The co-writer of Die Hard finally cleared up a major plot hole
It’s been 29 years since Die Hard exploded into theaters, inspiring any number of arguments about whether it counts as a Christmas movie, plus a whole genre of “Die Hard, but on a _______” action films. Now, the film’s co-screenwriter, Steven E. De Souza, has revealed the answer to one of the film’s most nagging questions: What tips Bruce Willis’ John McClane off that “Bill Clay”—a.k.a. Alan Rickman’s Hans Gruber—isn’t really the terrified office worker he pretends to be?

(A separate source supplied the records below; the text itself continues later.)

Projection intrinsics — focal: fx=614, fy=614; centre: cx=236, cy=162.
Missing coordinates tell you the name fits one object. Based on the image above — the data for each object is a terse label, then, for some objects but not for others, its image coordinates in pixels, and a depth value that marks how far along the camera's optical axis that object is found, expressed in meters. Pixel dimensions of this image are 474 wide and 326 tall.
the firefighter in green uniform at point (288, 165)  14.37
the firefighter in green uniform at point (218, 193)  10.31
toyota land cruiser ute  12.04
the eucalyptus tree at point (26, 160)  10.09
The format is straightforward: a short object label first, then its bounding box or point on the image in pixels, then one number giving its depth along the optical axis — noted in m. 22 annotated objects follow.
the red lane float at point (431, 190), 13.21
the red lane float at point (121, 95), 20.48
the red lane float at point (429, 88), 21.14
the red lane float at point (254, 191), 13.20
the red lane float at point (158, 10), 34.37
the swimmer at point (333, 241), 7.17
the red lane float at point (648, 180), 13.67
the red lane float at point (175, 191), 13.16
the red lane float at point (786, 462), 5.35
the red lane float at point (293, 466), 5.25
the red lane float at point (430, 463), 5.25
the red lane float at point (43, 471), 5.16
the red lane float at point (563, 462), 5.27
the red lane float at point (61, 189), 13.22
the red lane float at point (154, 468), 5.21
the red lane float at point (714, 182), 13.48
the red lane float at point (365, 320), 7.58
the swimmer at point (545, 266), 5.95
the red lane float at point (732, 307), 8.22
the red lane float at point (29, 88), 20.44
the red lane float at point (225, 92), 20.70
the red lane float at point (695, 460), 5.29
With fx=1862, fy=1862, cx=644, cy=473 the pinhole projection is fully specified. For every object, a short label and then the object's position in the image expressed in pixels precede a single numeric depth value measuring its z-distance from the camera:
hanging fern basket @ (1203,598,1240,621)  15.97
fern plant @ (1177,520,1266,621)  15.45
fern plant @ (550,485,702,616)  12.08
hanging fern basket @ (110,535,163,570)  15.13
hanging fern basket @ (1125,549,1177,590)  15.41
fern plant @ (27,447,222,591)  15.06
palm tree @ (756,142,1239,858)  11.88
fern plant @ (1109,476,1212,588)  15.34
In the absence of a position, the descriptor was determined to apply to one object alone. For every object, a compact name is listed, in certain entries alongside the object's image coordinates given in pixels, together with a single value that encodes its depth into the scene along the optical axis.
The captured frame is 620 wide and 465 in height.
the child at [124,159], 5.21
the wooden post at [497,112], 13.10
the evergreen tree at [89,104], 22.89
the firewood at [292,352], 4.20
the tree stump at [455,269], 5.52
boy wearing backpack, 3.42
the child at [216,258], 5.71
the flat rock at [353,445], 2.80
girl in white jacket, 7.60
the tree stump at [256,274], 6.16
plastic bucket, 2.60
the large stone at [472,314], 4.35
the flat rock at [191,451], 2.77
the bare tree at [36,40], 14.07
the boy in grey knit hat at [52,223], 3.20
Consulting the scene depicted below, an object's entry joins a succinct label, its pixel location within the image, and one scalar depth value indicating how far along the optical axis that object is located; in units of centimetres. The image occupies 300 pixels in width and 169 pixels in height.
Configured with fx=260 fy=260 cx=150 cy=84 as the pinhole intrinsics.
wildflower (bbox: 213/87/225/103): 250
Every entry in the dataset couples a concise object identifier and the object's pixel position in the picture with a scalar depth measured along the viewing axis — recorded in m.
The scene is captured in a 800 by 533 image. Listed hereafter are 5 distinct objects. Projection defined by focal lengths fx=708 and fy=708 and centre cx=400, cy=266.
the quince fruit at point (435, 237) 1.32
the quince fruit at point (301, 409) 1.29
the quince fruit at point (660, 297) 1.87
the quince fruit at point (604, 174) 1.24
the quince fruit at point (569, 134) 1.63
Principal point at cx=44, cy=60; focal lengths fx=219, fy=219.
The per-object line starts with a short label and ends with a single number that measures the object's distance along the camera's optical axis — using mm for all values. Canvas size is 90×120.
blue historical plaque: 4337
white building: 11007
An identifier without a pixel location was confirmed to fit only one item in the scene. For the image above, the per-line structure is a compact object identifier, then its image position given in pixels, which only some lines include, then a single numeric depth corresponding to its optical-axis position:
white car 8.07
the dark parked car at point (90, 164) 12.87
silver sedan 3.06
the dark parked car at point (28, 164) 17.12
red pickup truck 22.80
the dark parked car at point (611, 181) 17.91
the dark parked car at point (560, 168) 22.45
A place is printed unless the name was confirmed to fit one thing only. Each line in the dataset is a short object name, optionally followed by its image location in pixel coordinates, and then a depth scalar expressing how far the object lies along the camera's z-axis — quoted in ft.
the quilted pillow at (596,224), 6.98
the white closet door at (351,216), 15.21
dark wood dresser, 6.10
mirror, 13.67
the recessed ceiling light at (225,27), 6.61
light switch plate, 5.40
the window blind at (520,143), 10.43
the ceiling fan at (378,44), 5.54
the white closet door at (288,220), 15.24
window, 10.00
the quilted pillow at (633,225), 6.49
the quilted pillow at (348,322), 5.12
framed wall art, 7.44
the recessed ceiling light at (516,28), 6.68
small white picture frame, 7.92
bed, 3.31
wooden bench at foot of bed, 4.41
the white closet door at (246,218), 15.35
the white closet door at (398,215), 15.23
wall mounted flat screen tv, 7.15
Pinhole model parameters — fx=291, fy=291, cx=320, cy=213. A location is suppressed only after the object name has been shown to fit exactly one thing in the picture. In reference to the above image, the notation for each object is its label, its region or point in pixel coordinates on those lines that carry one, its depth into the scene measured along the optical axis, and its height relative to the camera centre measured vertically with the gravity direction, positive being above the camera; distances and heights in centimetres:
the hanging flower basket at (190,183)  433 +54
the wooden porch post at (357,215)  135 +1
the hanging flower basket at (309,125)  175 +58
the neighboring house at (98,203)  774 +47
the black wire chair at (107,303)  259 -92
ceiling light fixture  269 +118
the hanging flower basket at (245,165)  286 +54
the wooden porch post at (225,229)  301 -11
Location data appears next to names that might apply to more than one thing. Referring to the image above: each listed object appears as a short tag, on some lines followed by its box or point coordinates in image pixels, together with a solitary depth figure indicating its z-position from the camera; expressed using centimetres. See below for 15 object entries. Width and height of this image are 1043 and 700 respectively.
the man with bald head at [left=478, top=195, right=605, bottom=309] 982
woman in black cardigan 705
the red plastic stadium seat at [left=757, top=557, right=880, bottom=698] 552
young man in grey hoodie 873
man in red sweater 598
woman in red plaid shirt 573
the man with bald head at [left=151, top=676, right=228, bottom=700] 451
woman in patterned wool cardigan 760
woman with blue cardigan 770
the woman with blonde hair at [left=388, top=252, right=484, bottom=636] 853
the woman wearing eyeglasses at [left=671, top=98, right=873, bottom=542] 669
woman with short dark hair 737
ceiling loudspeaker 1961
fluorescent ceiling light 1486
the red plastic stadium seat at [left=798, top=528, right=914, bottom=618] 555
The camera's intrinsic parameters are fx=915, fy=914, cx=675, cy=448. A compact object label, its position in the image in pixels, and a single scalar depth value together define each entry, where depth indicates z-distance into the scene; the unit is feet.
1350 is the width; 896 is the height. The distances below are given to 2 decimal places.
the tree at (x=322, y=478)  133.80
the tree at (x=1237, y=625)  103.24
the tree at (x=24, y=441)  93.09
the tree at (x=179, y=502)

It all comes down to a series of deleted scenes, says De Souza, which served to establish that the faux-terrorists were all wearing fancy timepieces. In the original cut of the movie, Gruber and his team all synchronize Tag Heuer watches at the start of their heist; once McClane starts taking bad guys out, he quickly realizes that they’re all similarly equipped. In the original script, John notices “Bill” is wearing the exact same watch when he hands him a cigarette, which is why he hands him an empty gun a minute later in order to lure him into dropping the ruse.
Unfortunately, all the watch bits were ultimately cut out of the film to cover another continuity error: The ambulance Gruber’s crew intend to use to escape the Nakatomi building was a late addition to the movie, and thus wasn’t present in the earlier “synchronize your watches” scene. Director John McTiernan ordered the exchange—and all other watch talk in the movie—cut short to hide the error, and thus a billion questions about John McClane’s superhuman bullshit-detecting instincts were born.